Review for NeurIPS paper: Gradient Regularized V-Learning for Dynamic Treatment Regimes

NeurIPS 2020

Gradient Regularized V-Learning for Dynamic Treatment Regimes

Meta Review

The reviewers found the gradient regularized V-learning algorithm proposed in this paper to be novel and to address an important problem in the application of machine learning to clinical applications. They pointed out a number of advantages including the theoretical properties of the approach, the ability to incorporate neural networks into the V-learning framework, and the performance of the algorithm on the data in the experiments. There were a few conerns about the paper, most of which having to do with the experimental evaluation, and others the relationship between the proposed method and some existing work. In particular, the reviewers thought that there were other baselines that would be more appropriate to compare with and that there wasn't a "real experiment". Additionally, some reviewers found the paper to be very complicated and unclear in some places.
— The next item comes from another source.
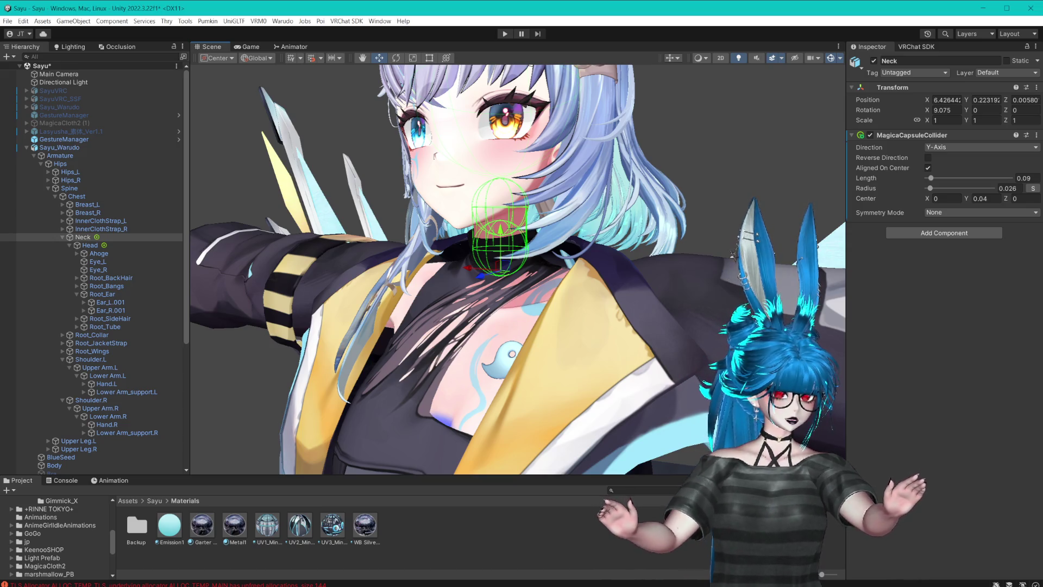
key("alt+Tab")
The authors provided a detailed set of feedback that addressed the main criticism of the reviewers. In the discussion phase the most reviewers indicated that the authors had addressed their concerns in a reasonable manner. In one case, a reviewer lowered their score a bit and pointed out the need for principled ablation studies as in the paper by Shi, et al. Despite this decreased score the reviewers still came to the consensus that the paper should be accepted. This is a dense paper and the reviewers offered some helpful feedback to improve the clarity of the paper. Additionally, there are many experiments that can be included in an expanded version of the paper. As written, this is a good NeurIPS contribution.